Ein attraktives Angebot

„Jeder dritte Freiwillige bricht den Bundesfreiwilligendienst ab“ – dieser Aussage wird seit mehreren Tagen in den verschiedensten Medien verbreitet. Den Ausgangspunkt hierzu bildet eine Anfrage der Fraktion Die Linke an die Bundesregierung, die von der Saarbrücker Zeitung aufgegriffen wurde.
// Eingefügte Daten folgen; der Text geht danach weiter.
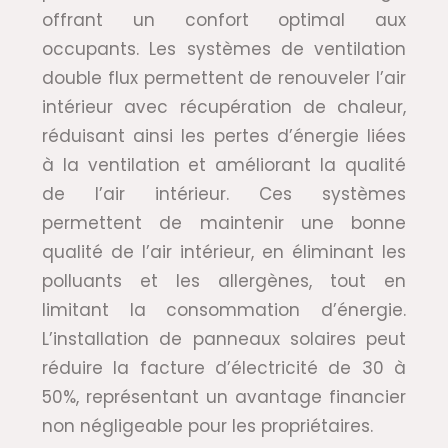
offrant un confort optimal aux
occupants. Les systèmes de ventilation
double flux permettent de renouveler l’air
intérieur avec récupération de chaleur,
réduisant ainsi les pertes d’énergie liées
à la ventilation et améliorant la qualité
de l’air intérieur. Ces systèmes
permettent de maintenir une bonne
qualité de l’air intérieur, en éliminant les
polluants et les allergènes, tout en
limitant la consommation d’énergie.
L’installation de panneaux solaires peut
réduire la facture d’électricité de 30 à
50%, représentant un avantage financier
non négligeable pour les propriétaires.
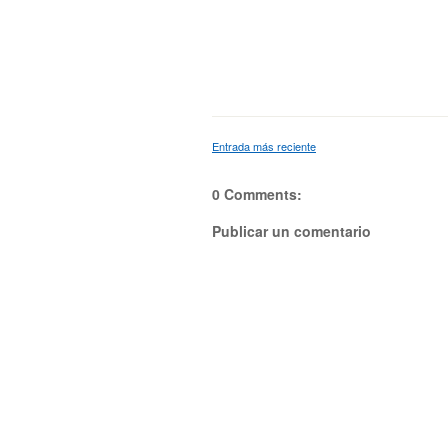
Entrada más reciente
0 Comments:
Publicar un comentario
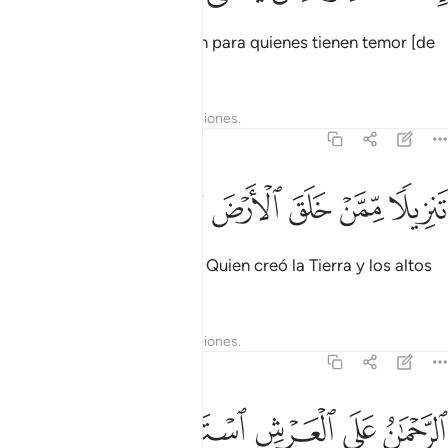
sino que es una exhortación para quienes tienen temor [de
Dios].
Tafsires
Lecciones
Reflexiones.
20:4
ﱲ
ﱳ
ﱴ
ﱵ
نزيلا ممن خلق الارض والسماوات العلى ٤
ﱶ
ﱷ
ﱸ
َنزِيلًۭا مِّمَّنْ خَلَقَ ٱلْأَرْضَ وَٱلسَّمَـٰوَٰتِ ٱلْعُلَى ٤
[El Corán] fue revelado por Quien creó la Tierra y los altos
cielos;
Tafsires
Lecciones
Reflexiones.
20:5
ﱹ
ﱺ
لرحمان على العرش استوى ٥
ﱻ
ﱼ
ﱽ
لرَّحْمَـٰنُ عَلَى ٱلْعَرْشِ ٱسْتَوَىٰ ٥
Im Bundesfreiwilligendienst im Sport sind die Zahlen bedeutend niedriger und lagen im letzten Jahrgang bei unter zwanzig Prozent. Der Grund für die niedrigeren Abbruchquoten liegt vermutlich in der Kombination von attraktivem Einsatzgebiet und der individuellen pädagogischen Betreuung durch den Träger, die keinesfalls in allen BFD-Einsatzstellen außerhalb des Sports gegeben ist. Gleichzeitig ist es wichtig zu akzeptieren, dass Freiwilligendienste manchmal verkürzt werden, weil sich Lebenspläne ändern. Wer sich von Anfang September bis Ende August zu einem Freiwilligendienst verpflichtet, aber noch einen Nachrückerplatz an der Sporthochschule in Köln erhält, oder aber zum 1. August einen Ausbildungsplatz als Sport- und Fitnesskauffrau, wird diese Chancen nutzen – und soll das auch ohne ein schlechtes Gewissen tun können.
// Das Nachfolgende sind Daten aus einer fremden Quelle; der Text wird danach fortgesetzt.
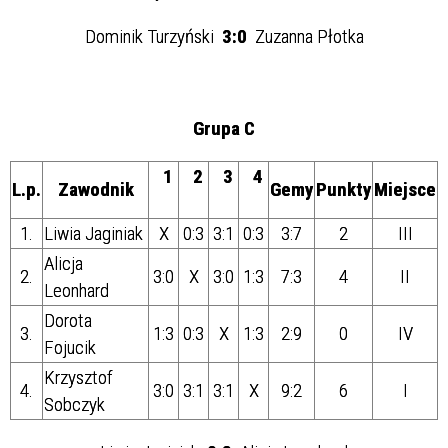
Dominik Turzyński
3:0
Zuzanna Płotka
Grupa C
1
2
3
4
L.p.
Zawodnik
Gemy
Punkty
Miejsce
1.
Liwia Jaginiak
X
0:3
3:1
0:3
3:7
2
III
Alicja
2.
3:0
X
3:0
1:3
7:3
4
II
Leonhard
Dorota
3.
1:3
0:3
X
1:3
2:9
0
IV
Fojucik
Krzysztof
4.
3:0
3:1
3:1
X
9:2
6
I
Sobczyk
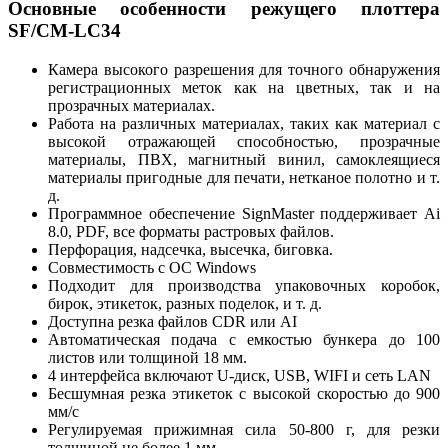
Основные особенности режущего плоттера
SF/CM-LC34
Камера высокого разрешения для точного обнаружения
регистрационных меток как на цветных, так и на
прозрачных материалах.
Работа на различных материалах, таких как материал с
высокой отражающей способностью, прозрачные
материалы, ПВХ, магнитный винил, самоклеящиеся
материалы пригодные для печати, нетканое полотно и т.
д.
Программное обеспечение SignMaster поддерживает Ai
8.0, PDF, все форматы растровых файлов.
Перфорация, надсечка, высечка, биговка.
Совместимость с ОС Windows
Подходит для производства упаковочных коробок,
бирок, этикеток, разных поделок, и т. д.
Доступна резка файлов CDR или AI
Автоматическая подача с емкостью бункера до 100
листов или толщиной 18 мм.
4 интерфейса включают U-диск, USB, WIFI и сеть LAN
Бесшумная резка этикеток с высокой скоростью до 900
мм/с
Регулируемая прижимная сила 50-800 г, для резки
толщиной не более 1 мм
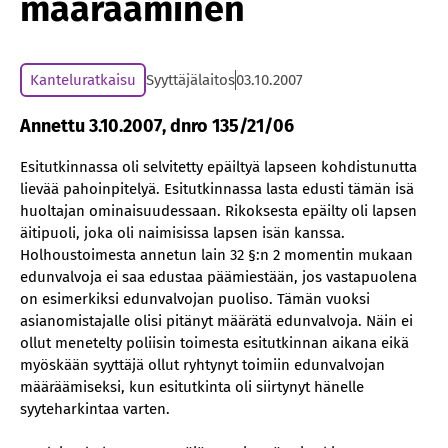
määrääminen
Kanteluratkaisu
Syyttäjälaitos
03.10.2007
Annettu 3.10.2007, dnro 135/21/06
Esitutkinnassa oli selvitetty epäiltyä lapseen kohdistunutta
lievää pahoinpitelyä. Esitutkinnassa lasta edusti tämän isä
huoltajan ominaisuudessaan. Rikoksesta epäilty oli lapsen
äitipuoli, joka oli naimisissa lapsen isän kanssa.
Holhoustoimesta annetun lain 32 §:n 2 momentin mukaan
edunvalvoja ei saa edustaa päämiestään, jos vastapuolena
on esimerkiksi edunvalvojan puoliso. Tämän vuoksi
asianomistajalle olisi pitänyt määrätä edunvalvoja. Näin ei
ollut menetelty poliisin toimesta esitutkinnan aikana eikä
myöskään syyttäjä ollut ryhtynyt toimiin edunvalvojan
määräämiseksi, kun esitutkinta oli siirtynyt hänelle
syyteharkintaa varten.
„Die Unterstützung der Kinder- und Jugendarbeit im Sport durch Freiwilligendienstleistende ist eine große Chance für alle Beteiligten“, resümiert Jan Holze, erster Vorsitzender der Deutschen Sportjugend. „Unsere pädagogischen Fachkräfte minimieren durch die Suche nach passenden Einsatzstellen und Unterstützung bei Konflikten die Abbruchzahlen erheblich. Den Freiwilligen, die ihren Dienst wegen neuer Chancen verkürzen, sagen wir dennoch einen großen Dank für ihre Arbeit und gehen fest davon aus, dass sie auch zukünftig ehrenamtlich die Kinder- und Jugendarbeit im Sport befördern werden.“

Derzeit sind mehr als eintausend Bundesfreiwilligendienstleistende und zweitausend Freiwilligendienstleistende im Freiwilligen Sozialen Jahr im Bereich des Sports tätig.